Pfizer (PFE) dropped about 1.8% to $25.29 in New York afternoon trading, with the company’s value now close to $144.9 billion. J.P. Morgan’s Chris Schott said the pipeline could get “more interesting” but thinks the street still wants better clinical data before buying in. RBC’s Trung Huynh called Pfizer “a catalyst story, not an earnings story.” Reuters
Pfizer’s approach in India is as much about access as it is about drug development. Nevatia told the Economic Times that about 70% of Pfizer’s local revenue comes from products made in the country. The company is tracking the obesity space as it works through local clinical hurdles for new products.
Pfizer picked up another regulatory clearance in Europe, saying the European Commission expanded approval of Hympavzi. The once-weekly hemophilia drug is now cleared for adults and teens 12 and older with hemophilia A or B who have developed inhibitors. Inhibitors are antibodies that can make standard factor-replacement less effective.
Pfizer said its Phase 3 BASIS trial showed a 93% fall in mean treated annualized bleeding rate versus on-demand therapy. That metric counts treated bleeds per year. “The patient journey can be complex and challenging with limited options available today,” executive Alexandre de Germay said. Pfizer
Hemophilia A is caused by a lack of factor VIII, while hemophilia B is tied to factor IX deficiency. Hympavzi is a once-weekly subcutaneous injection designed to block tissue factor pathway inhibitor (TFPI), which limits blood clotting.
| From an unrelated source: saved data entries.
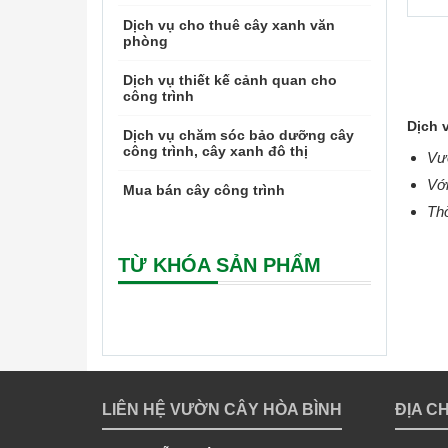
Dịch vụ cho thuê cây xanh văn
phòng
Dịch vụ thiết kế cảnh quan cho
công trình
Dịch 
Dịch vụ chăm sóc bảo dưỡng cây
công trình, cây xanh đô thị
Vườ
Với
Mua bán cây công trình
Thờ
TỪ KHÓA SẢN PHẨM
LIÊN HỆ VƯỜN CÂY HÒA BÌNH
ĐỊA C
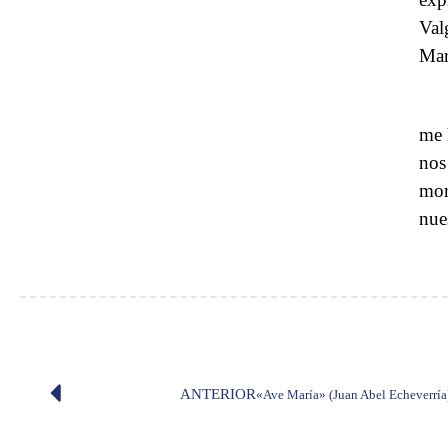
Val
Mar
me 
nos
mor
nue
ANTERIOR
«Ave María» (Juan Abel Echeverría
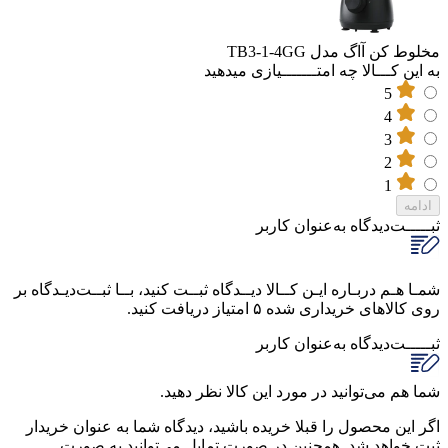
مخلوط کن آاگ مدل TB3-1-4GG
به این کـــالا چه امتـــــــیازی میدهید
5
4
3
2
1
ادامه
ثبـــــت‌دیدگاه
به‌عنوان کاربر
شمـا هـم دربـاره ایـن کــالا دیــدگاه ثبــت کنید، بــا ثبــت‌دیـدگاه بر
روی کالاهای خریداری شده ۵ امتیاز دریافت کنید.
ثبـــــت‌دیدگاه
به‌عنوان کاربر
شما هم می‌توانید در مورد این کالا نظر دهید.
اگر این محصول را قبلا خریده باشید، دیدگاه شما به عنوان خریدار
ثبت خواهد شد. همچنین در صورت تمایل می‌توانید به صورت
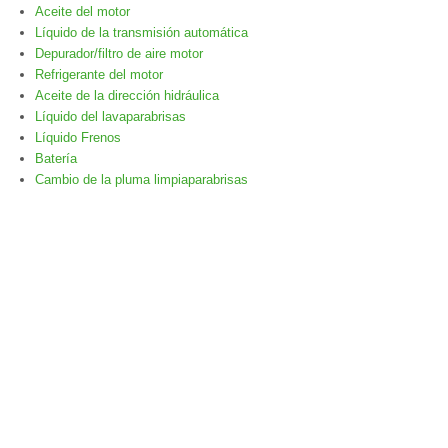
Aceite del motor
Líquido de la transmisión automática
Depurador/filtro de aire motor
Refrigerante del motor
Aceite de la dirección hidráulica
Líquido del lavaparabrisas
Líquido Frenos
Batería
Cambio de la pluma limpiaparabrisas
Sanofi’s Qfitlia is now approved in the U.S. for routine prophylaxis in hemophilia A or B, no matter the inhibitor status, starting in 2025. Novo Nordisk’s Alhemo got FDA clearance for patients 12 and older with hemophilia A or B who have inhibitors. The field is packed with competitors.
Pfizer’s first obesity drug is still years away. Citing Reuters from earlier this month, the company’s initial candidate from the Metsera buy won’t be available until at least 2028 if testing stays on track. That leaves Pfizer trailing Eli Lilly and Novo Nordisk, whose GLP-1 drugs have already shifted investor focus in this market.
Still, lots could go sideways. Price could be a problem in India, local trial slowdowns are possible, and a regulatory nod doesn’t always mean fast uptake. Pfizer listed major risks for Hympavzi: unknown commercial results, shifting regulatory path, and open questions on production, labeling, and safety. Thrombosis was the top serious side effect in trials, according to the company.
Pfizer faces pressure to deliver with bets on India, obesity drugs, vaccines, cancer treatments, and smaller products like Hympavzi. Size isn’t the concern. What investors want now is actual sales, not more talk about what’s in the pipeline.